*Page extract*
In 1986, a Norwegian psychologist, Dan Olweus, examined male juveniles for their personal testosterone level and tried to find a connection between his results and the boys’ behaviour. He discovered that a higher level of this hormone often results in a greater willingness to use violence by his subjects. This conclusion, which Dan Olweus called “testosterone poisoning”, could be one answer to this question why girls are less involved in delinquency.[11]

However, recently gathered information induced theorists and criminologists to assume that the question could lie in the individual gender roles with which girls and boys are confronted with. They believe that it has something to do with the idea of masculinity, which expects adolescent males to be fearless and to behave in a very determined and forceful way in order to succeed.[12]

Another possible trigger of the above-averaged involvement of adolescent men in acts of delinquency could be the different parental supervision, as daughters are more intensely looked after by their legal guardians and, thus, cannot take as many liberties as sons can take.[13]

In the years from 1985, to inclusively 2004, the percentage of female delinquents had surprisingly increased by a much higher rate (104%) compared to the rate of their male counterparts, the rate of them increased only by 30%.

*Data excerpt*
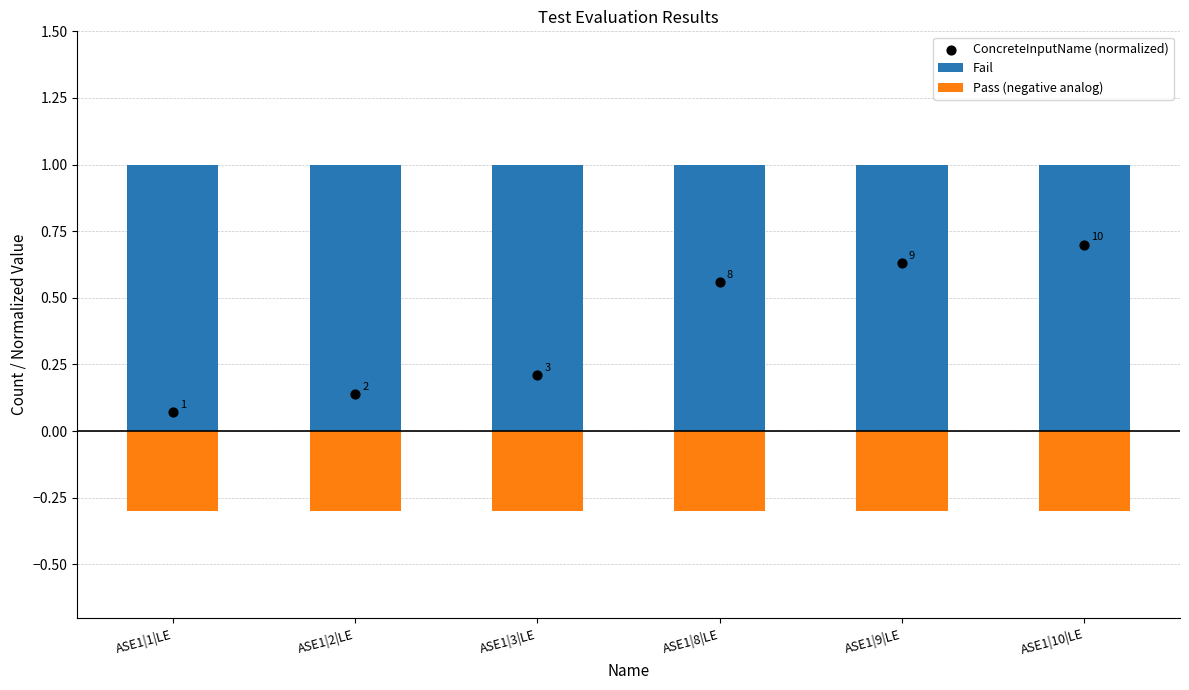

Which series contains the highest Y value?

Fail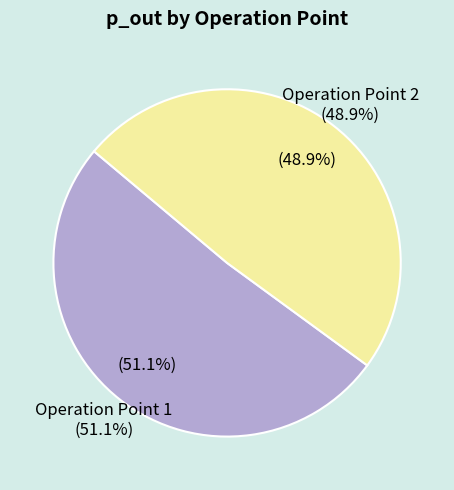

How many segments does this pie chart have?

2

*Tasks to perform*
1/ Reproduce part of the passage on juvenile delinquency, beginning at the words "However, recently gathered" and stopping after the words "only by 30%.".
2/ According to the passage on juvenile delinquency, by what percentage did female delinquents increase from 1985 through 2004?
3/ Sum up the passage on juvenile delinquency in two sentences.
Nothing in the lines is needed for what comes next.

*Answers below*
1/
However, recently gathered information induced theorists and criminologists to assume that the question could lie in the individual gender roles with which girls and boys are confronted with. They believe that it has something to do with the idea of masculinity, which expects adolescent males to be fearless and to behave in a very determined and forceful way in order to succeed.[12]

Another possible trigger of the above-averaged involvement of adolescent men in acts of delinquency could be the different parental supervision, as daughters are more intensely looked after by their legal guardians and, thus, cannot take as many liberties as sons can take.[13]

In the years from 1985, to inclusively 2004, the percentage of female delinquents had surprisingly increased by a much higher rate (104%) compared to the rate of their male counterparts, the rate of them increased only by 30%.

2/ By 104%.

3/ Possible reasons girls are less involved in delinquency than boys include Dan Olweus's 1986 finding that a higher testosterone level often goes with a greater willingness to use violence, masculine gender roles that expect adolescent males to be fearless and forceful, and closer parental supervision of daughters. From 1985 through 2004, however, the percentage of female delinquents rose by 104%, while the male rate rose by only 30%.